Nothing is Good and Everything is Precious

by muddy feet mama

Jay is recovering from another lung surgery tonight.  I’m not sure why we thought of it as “small” or “good news.”  When its not making things painfully clear, cancer turns everything on its head.

Six months ago – when I started this blog, in fact – Jay was fresh from his first lung surgery.  That surgery removed a nasty metastasis of his rectal cancer and most of his lower left lobe.  Today he had a much smaller mass (tumor? lymph node? – I forgot to ask) removed from his upper right lung.  It was a bit too close to a major artery so the surgeon couldn’t scrape a perfect margin…  once we recover we have radiation to look forward to.  Good news?  Bad news?  Yes.  Sure.

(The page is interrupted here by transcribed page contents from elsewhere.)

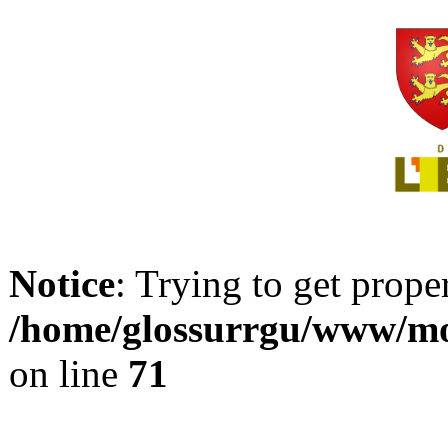
Notice
: Trying to get prope
/home/glossurrgu/www/mod
on line
71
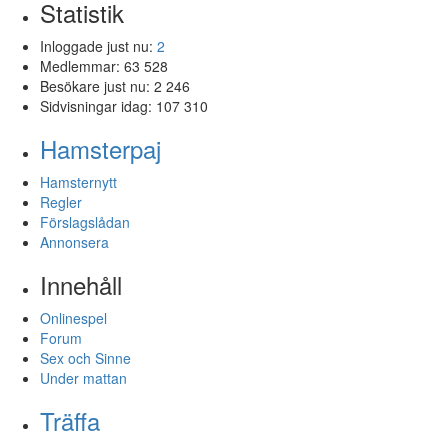
Statistik
Inloggade just nu:
2
Medlemmar:
63 528
Besökare just nu:
2 246
Sidvisningar idag:
107 310
Hamsterpaj
Hamsternytt
Regler
Förslagslådan
Annonsera
Innehåll
Onlinespel
Forum
Sex och Sinne
Under mattan
Träffa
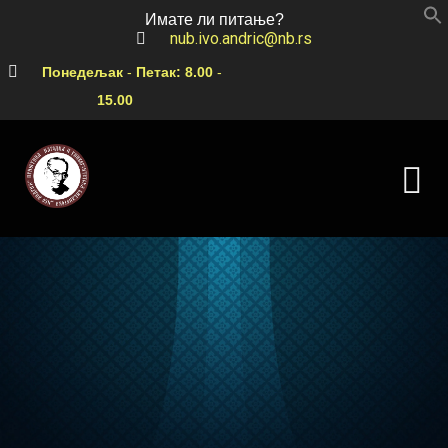
Имате ли питање?
nub.ivo.andric@nb.rs
Понедељак
-
Петак:
8.00
-
15.00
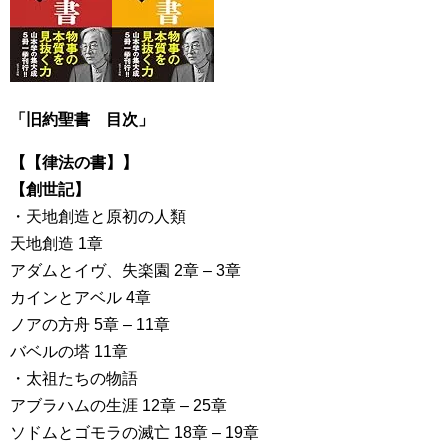
「旧約聖書 目次」
【【律法の書】】
【創世記】
・天地創造と原初の人類
天地創造 1章
アダムとイヴ、失楽園 2章 – 3章
カインとアベル 4章
ノアの方舟 5章 – 11章
バベルの塔 11章
・太祖たちの物語
アブラハムの生涯 12章 – 25章
ソドムとゴモラの滅亡 18章 – 19章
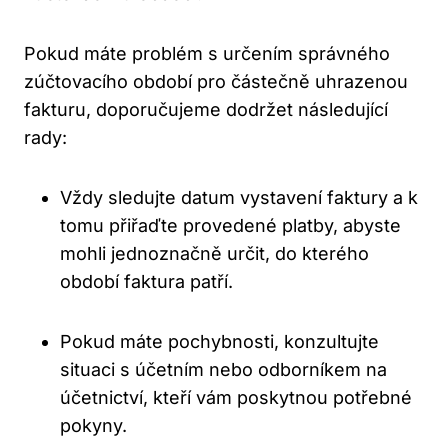
Pokud máte problém s určením správného
zúčtovacího období pro částečně uhrazenou
fakturu, doporučujeme dodržet následující
rady:
Vždy sledujte datum vystavení faktury a k
tomu přiřaďte provedené platby, abyste
mohli jednoznačně určit, do kterého
období faktura patří.
Pokud máte pochybnosti, konzultujte
situaci s účetním nebo odborníkem na
účetnictví, kteří vám poskytnou potřebné
pokyny.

It is so much work having cancer in your life.

I went to the bookstore today during that 2 hour window Jay was to spend in recovery.  Thought I’d find him a magazine to flip through…  Wanky literary journal?  GQ men’s style manual?  Urban farm porn?  Nah.  I stared at the edgy art mags. I can’t remember why those felt precious to me once.  I have changed.

There was a time when I thought myself a mover and shaker.  I was a rising political star.  I was the queen of the scene.  Now, I just want to stay with my family.  I never want to leave.  I want to be invisible, unknown.  I have nothing to sell.

I started writing to document our family’s exploration into self-sufficiency – not as an expert but as a willing neophyte.  Food is all we talk about; our world revolves around growing it, gleaning it, preserving it and sharing it.  I wish we could enjoy this time with lighter hearts.  I wish its magic could escape the gloom of our tenuous future.

We work towards our stability as a family, raising and collecting food, bringing a sense of meaning to our kids’ lives through good works and honest labor, but it is weighted very heavily by this extra burden, these cancer cells we have to keep chasing.

It has been raining and warm in Northern California.  The garden is splitting its pants.  Soon I will turn the fava cover crop into the soil to rebuild the beds, and start another crop for spring harvest.  The broccoli, cabbage, brussel sprouts and kale are lush, the potatoes seem fine.  I need to get our garlic in – I probably blew that chance, but I’ll try.  And our peas are poking little green fingers out of the ground.  Our kids are doing well, especially considering the stress.  We’re madly in love.

Nothing is good and everything is precious.